| RECORDS TO USE |
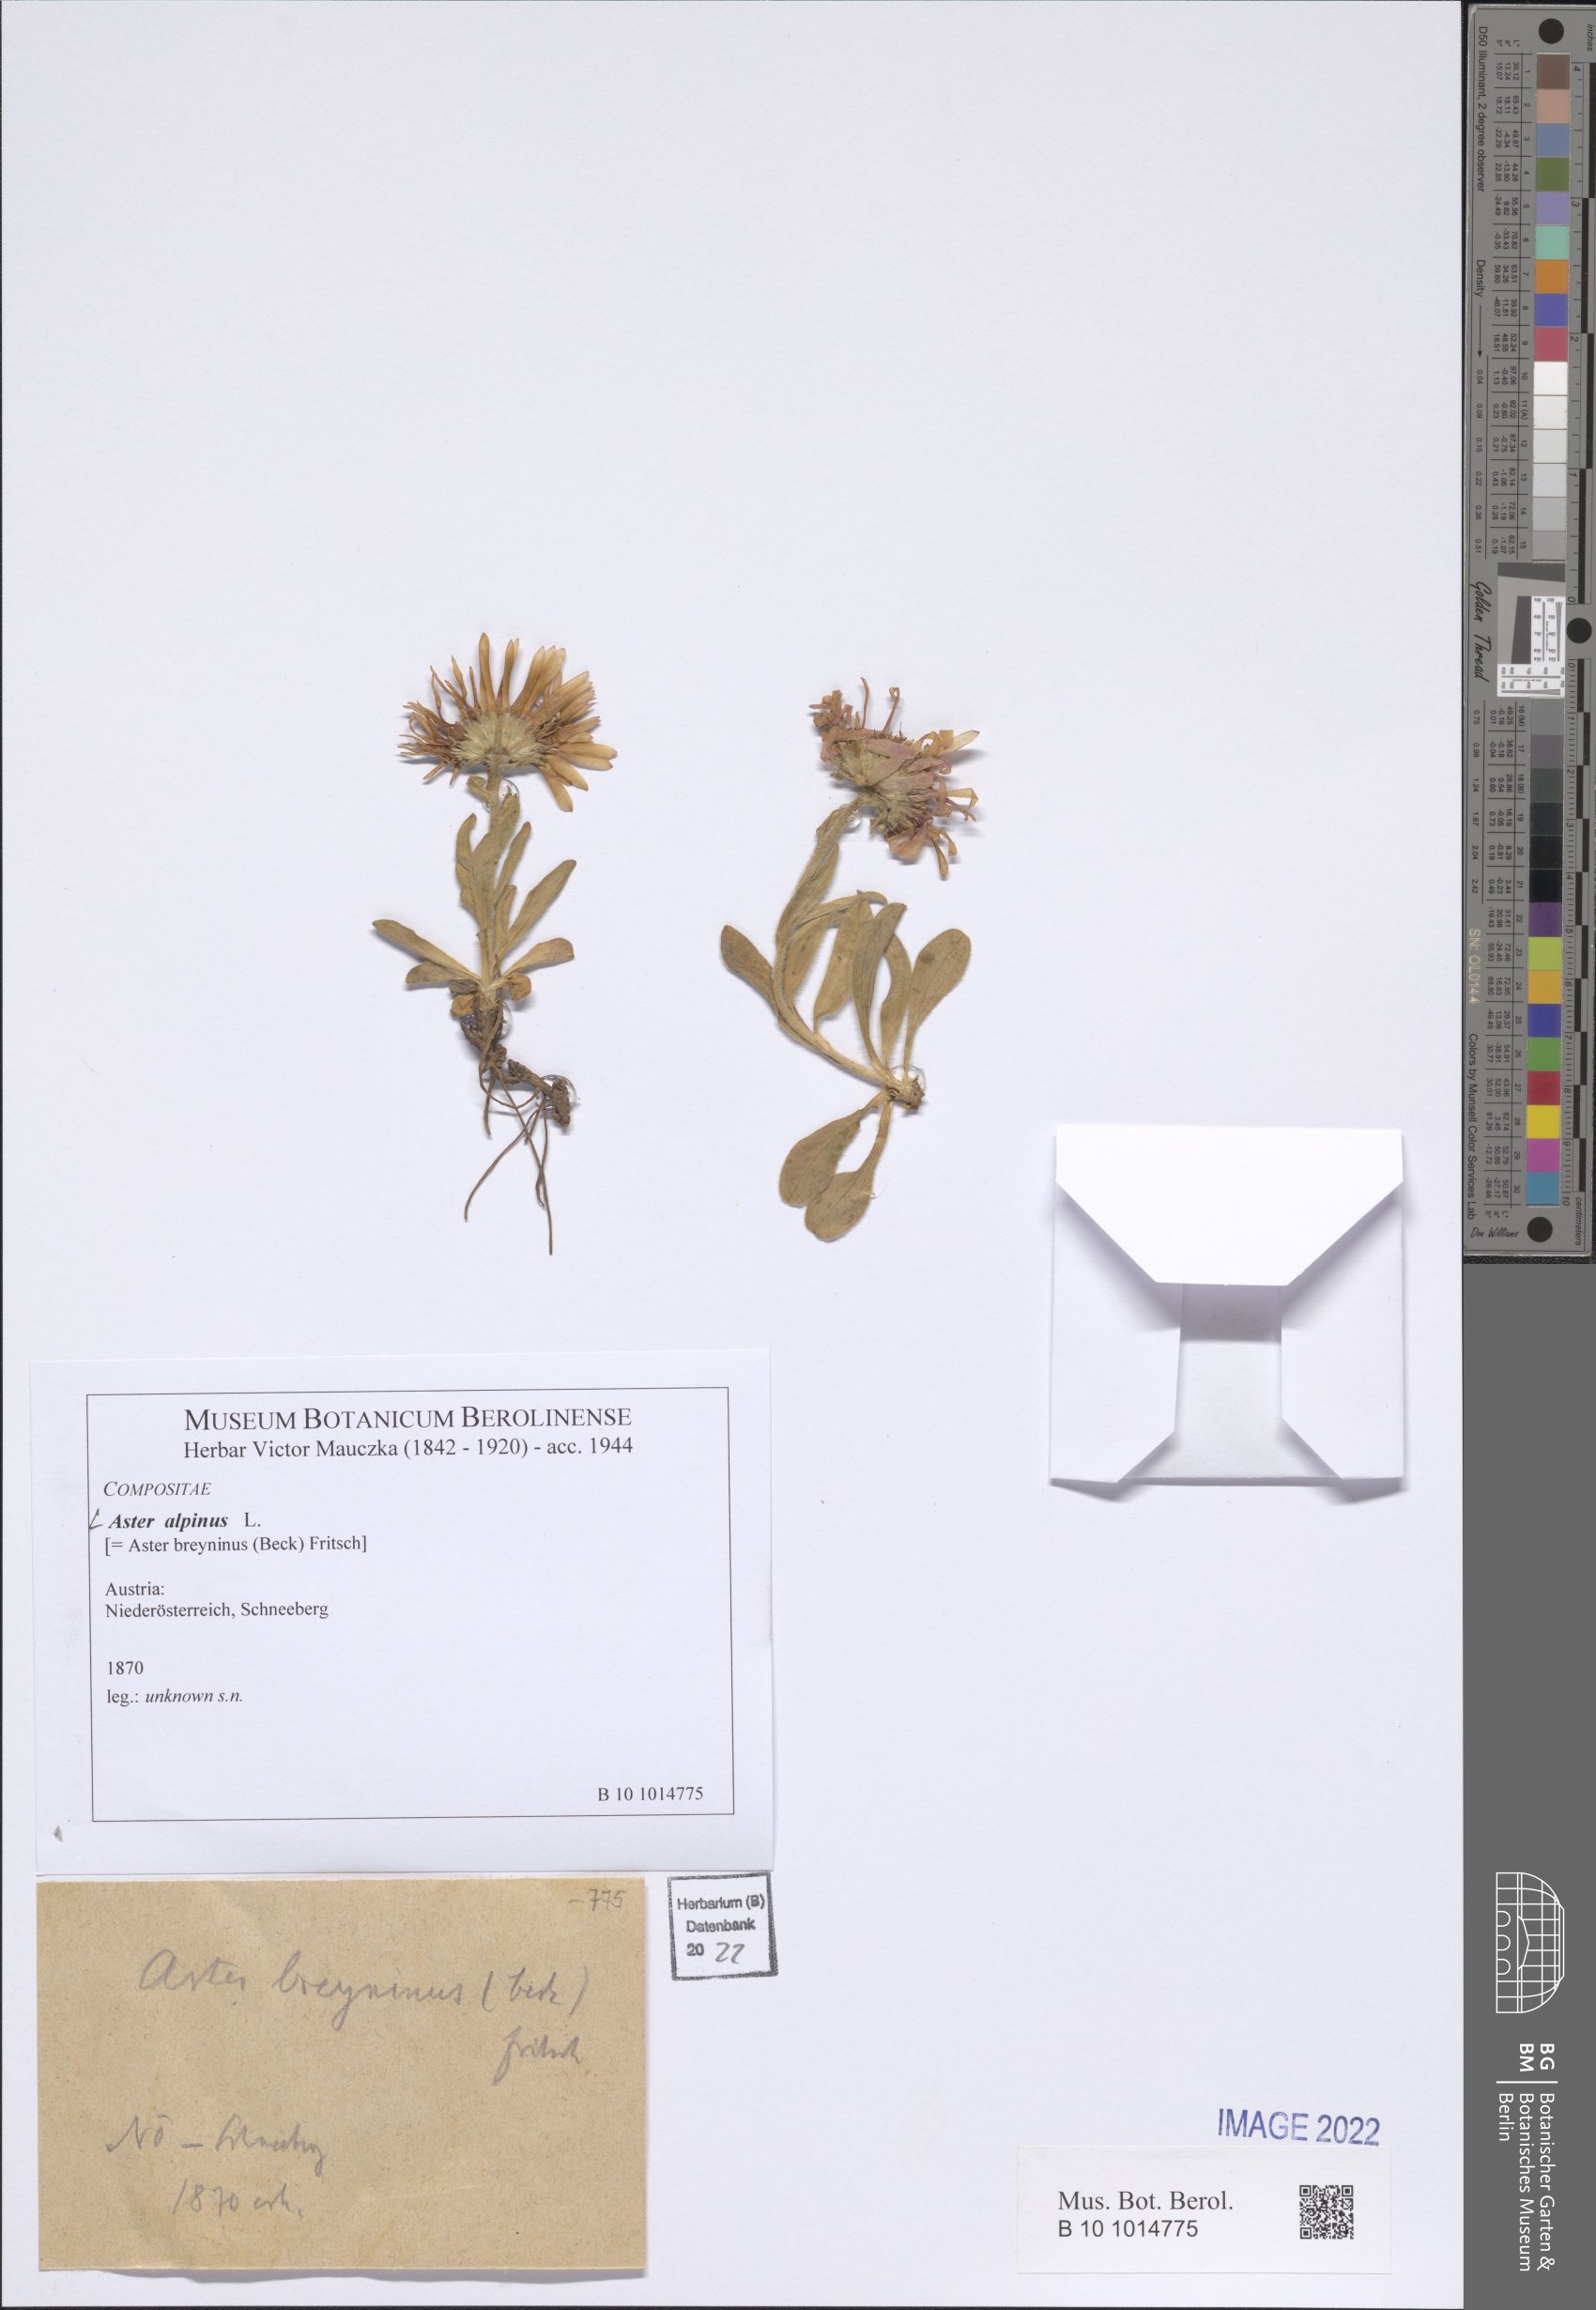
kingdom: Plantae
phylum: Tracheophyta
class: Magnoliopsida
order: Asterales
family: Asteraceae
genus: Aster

* * *

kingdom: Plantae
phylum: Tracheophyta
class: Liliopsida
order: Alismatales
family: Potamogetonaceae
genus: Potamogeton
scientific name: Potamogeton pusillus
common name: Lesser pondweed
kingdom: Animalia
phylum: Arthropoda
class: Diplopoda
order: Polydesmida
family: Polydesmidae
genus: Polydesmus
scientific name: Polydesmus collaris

---

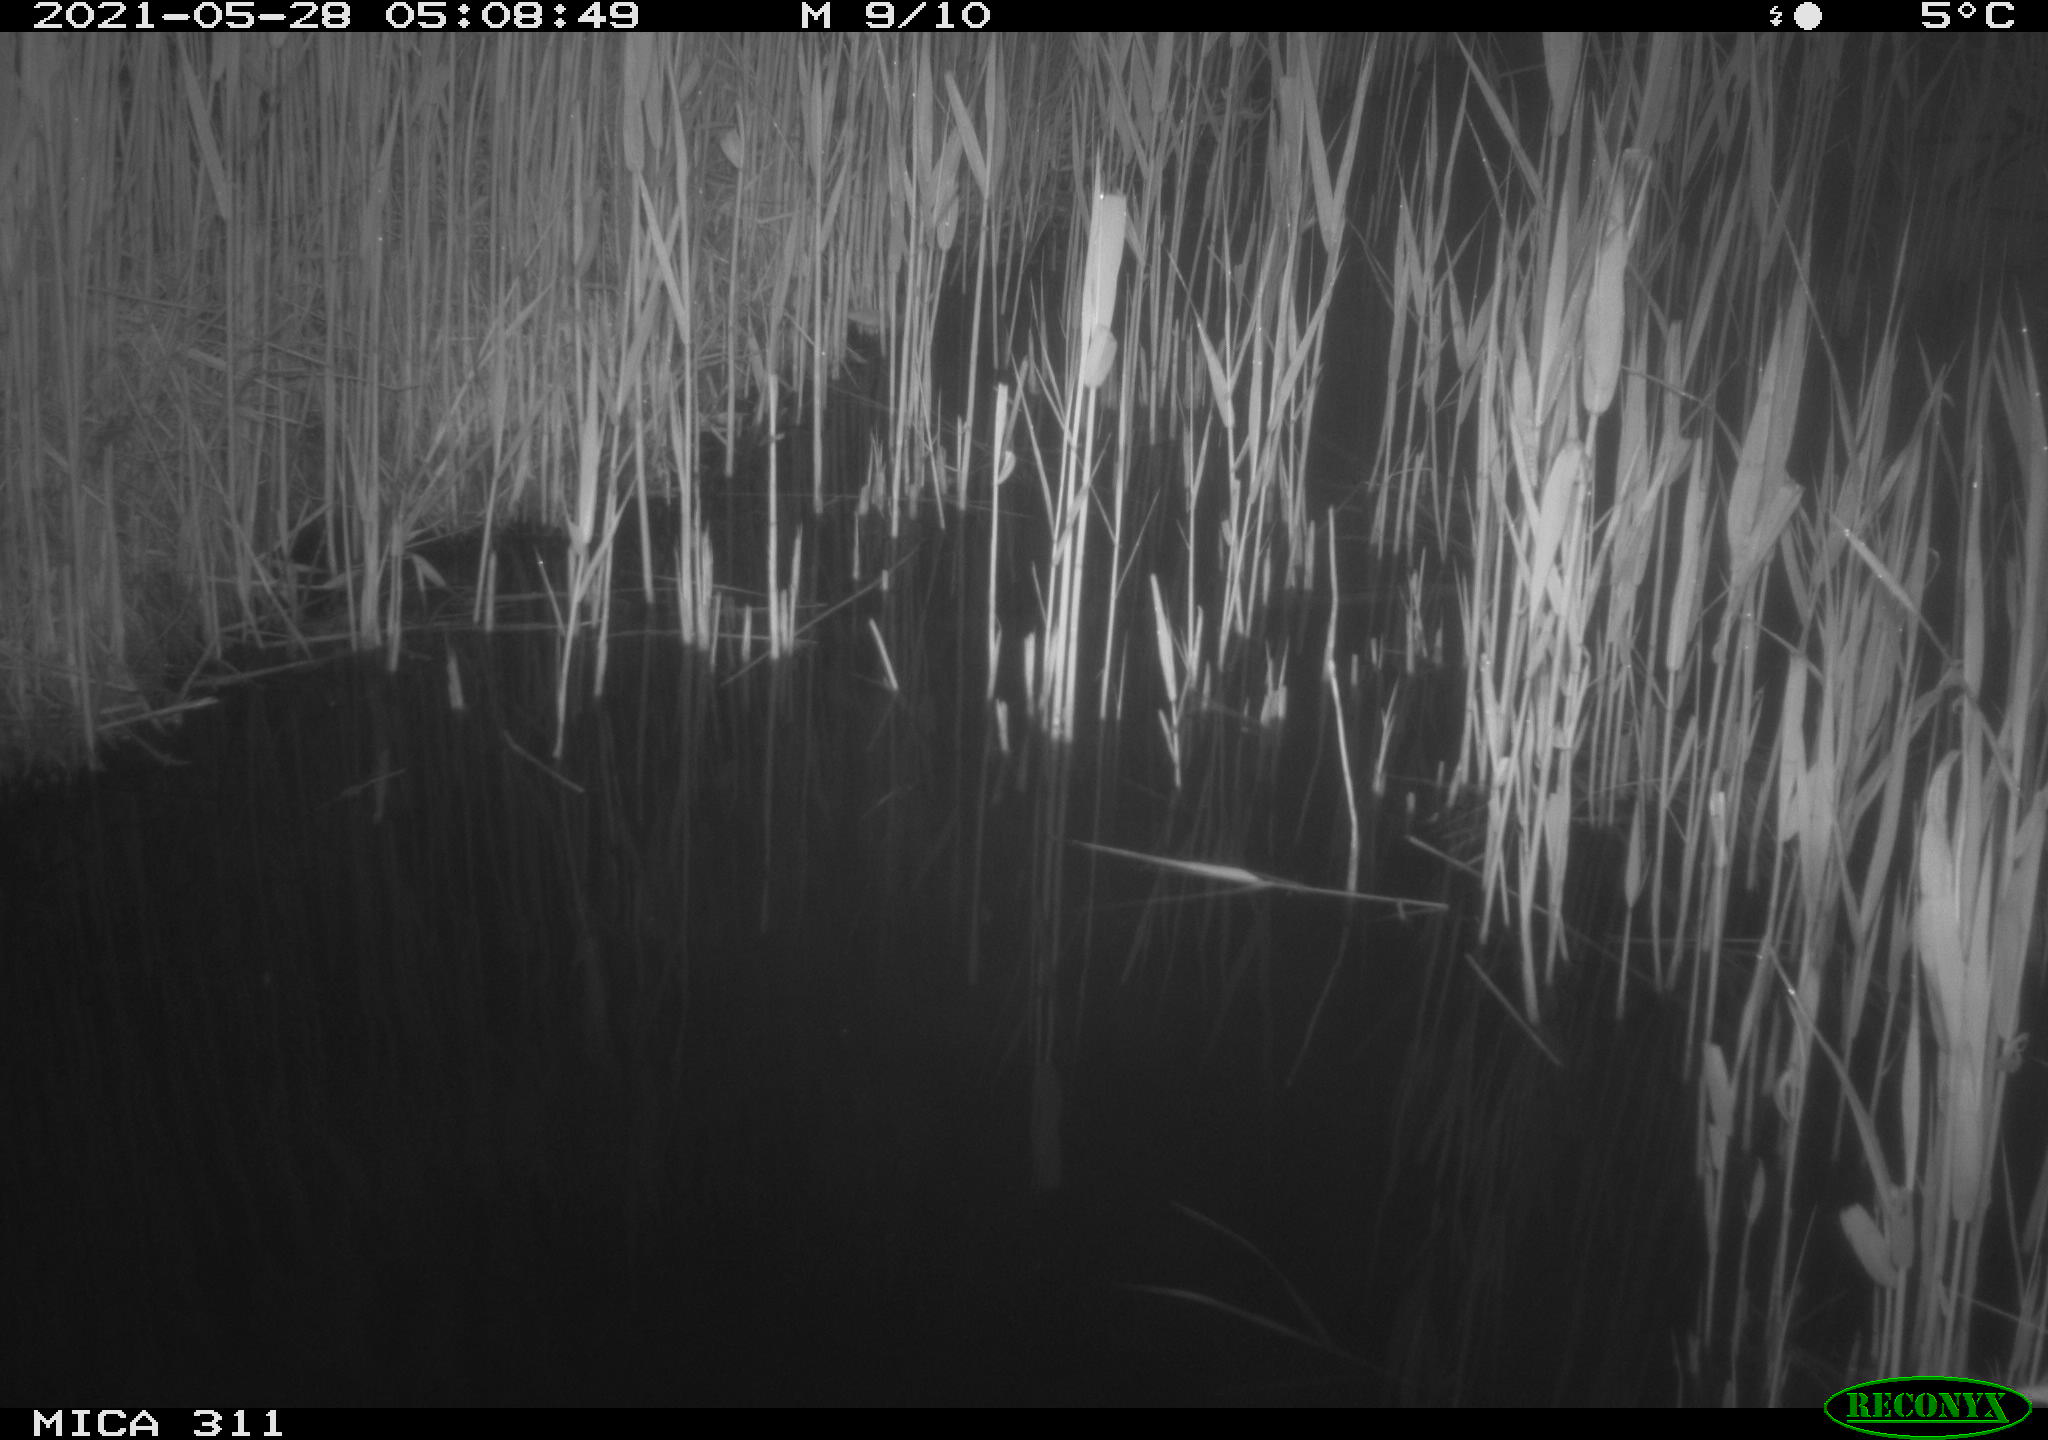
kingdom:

| TASK BRIEF |
Return, unchanged, the lines of the material from the line with "family: Potamogetonaceae" to the line with "genus: Polydesmus", including both of those lines.

| ANSWER TO THIS TASK |
family: Potamogetonaceae
genus: Potamogeton
scientific name: Potamogeton pusillus
common name: Lesser pondweed
kingdom: Animalia
phylum: Arthropoda
class: Diplopoda
order: Polydesmida
family: Polydesmidae
genus: Polydesmus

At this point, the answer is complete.